:: EXCERPT TO READ ::
SSSE3 instructions are not available for [[AMD]] processors until Bulldozer, which also implements [[SSE4]] and [[AVX]].
=Instructions=
Some of the new instructions are quite interesting for computer chess, with applications in [[Evaluation|evaluation]] and byte shuffling of [[Bitboards|bitboards]].
<span id="PHADDSW"></span>
==PH(ADD/SUB)W==
Packed Horizontal Add/Subtract Words. Each of the eight shorts integers is the sum/difference between adjacent pairs of elements in the input parameters. Saturating versions, PHADDSW and PHSUBSW, are also available.
The primary downside of these instructions is that they tend to be very slow multiple-uop instructions on most CPUs, resulting in alternate instruction sequences almost always being faster.
===Intrinsic===
_m128i [http://msdn.microsoft.com/en-us/library/bb514049%28v=vs.100%29.aspx _mm_hadd_epi16] (_m128i a, _m128i b);
===Pseudocode===
<pre>
signed short a[ 8]; // input a
signed short b[ 8]; // input b
signed short r[ 8]; // output r
for (i=0; i < 4; i++) {
r[ i] = a[2i] + a[2i+1];
r[4+i] = b[2i] + b[2i+1];
}
</pre>
<span id="PMADDUBSW"></span>
==PMADDUBSW==
Packed Multiply and Add a vector of 16 unsigned bytes (char) with a vector of 16 signed bytes (not [https://en.wikipedia.org/wiki/Commutative commutative]! <ref>[http://gcc.gnu.org/ml/gcc-patches/2008-03/msg00619.html fixing SSSE3 pmaddubsw description] from the mail archive of the [[mailto:gcc-patches@gcc.gnu.org|gcc-patches@gcc.gnu.org]] mailing list for the [[Free Software Foundation#GCC|GCC project]]</ref> ). Two consecutive products are added and the saturated signed 16-bit results are stored as vector of eight signed shorts.
===Intrinsic===
_m128i [http://msdn.microsoft.com/en-us/library/bb514017%28v=vs.100%29.aspx _mm_maddubs_epi16] (_m128i a, _m128i b);
===Pseudocode===
<pre>
unsigned char a[16]; // input a
signed char b[16]; // input b
signed short r[ 8]; // output r
for (i=0; i < 8; i++)
:::
PARTS OF THE EXERCISE:
1. Summarize the SSSE3 excerpt in two sentences.
2. According to the SSSE3 excerpt, what are the saturating versions of the packed horizontal add and subtract instructions called?
3. Please output the passage of the SSSE3 excerpt from "SSSE3 instructions are" to "shuffling of [[Bitboards|bitboards]].".
The material that follows has no connection to the text above.
:: DATASET ::
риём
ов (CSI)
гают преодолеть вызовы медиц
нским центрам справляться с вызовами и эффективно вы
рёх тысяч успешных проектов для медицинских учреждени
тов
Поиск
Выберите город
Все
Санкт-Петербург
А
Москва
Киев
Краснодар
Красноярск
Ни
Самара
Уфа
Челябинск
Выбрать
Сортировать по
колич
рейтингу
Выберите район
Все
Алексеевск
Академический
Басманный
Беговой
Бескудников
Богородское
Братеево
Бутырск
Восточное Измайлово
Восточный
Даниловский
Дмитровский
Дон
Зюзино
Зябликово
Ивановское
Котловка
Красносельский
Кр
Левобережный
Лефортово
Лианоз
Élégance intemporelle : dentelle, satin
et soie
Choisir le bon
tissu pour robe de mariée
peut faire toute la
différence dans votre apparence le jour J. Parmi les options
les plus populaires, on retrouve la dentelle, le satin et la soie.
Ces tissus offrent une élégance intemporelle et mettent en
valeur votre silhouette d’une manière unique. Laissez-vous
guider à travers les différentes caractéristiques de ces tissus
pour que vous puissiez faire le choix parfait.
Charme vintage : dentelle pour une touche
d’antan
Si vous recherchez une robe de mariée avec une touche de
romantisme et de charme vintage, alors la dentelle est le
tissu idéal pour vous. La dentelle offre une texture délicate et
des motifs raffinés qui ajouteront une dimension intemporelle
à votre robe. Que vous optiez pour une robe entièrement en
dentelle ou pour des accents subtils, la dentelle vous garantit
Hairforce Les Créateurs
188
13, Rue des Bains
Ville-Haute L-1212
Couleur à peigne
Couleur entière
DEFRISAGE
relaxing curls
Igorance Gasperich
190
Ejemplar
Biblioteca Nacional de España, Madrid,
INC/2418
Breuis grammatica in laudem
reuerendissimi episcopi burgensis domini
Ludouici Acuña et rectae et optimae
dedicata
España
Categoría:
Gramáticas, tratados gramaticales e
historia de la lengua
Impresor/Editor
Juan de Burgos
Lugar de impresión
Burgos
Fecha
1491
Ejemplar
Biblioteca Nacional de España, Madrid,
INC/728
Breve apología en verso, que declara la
:::
TASK-BY-TASK OUTPUTS:
1. SSSE3 instructions are not available on AMD processors until Bulldozer, and some of them are useful in computer chess for evaluation and byte shuffling of bitboards. PH(ADD/SUB)W adds or subtracts adjacent pairs of elements but tends to be slow, while PMADDUBSW multiplies unsigned bytes by signed bytes and adds consecutive products into saturated signed 16-bit results.

2. PHADDSW and PHSUBSW.

3.
SSSE3 instructions are not available for [[AMD]] processors until Bulldozer, which also implements [[SSE4]] and [[AVX]].
=Instructions=
Some of the new instructions are quite interesting for computer chess, with applications in [[Evaluation|evaluation]] and byte shuffling of [[Bitboards|bitboards]].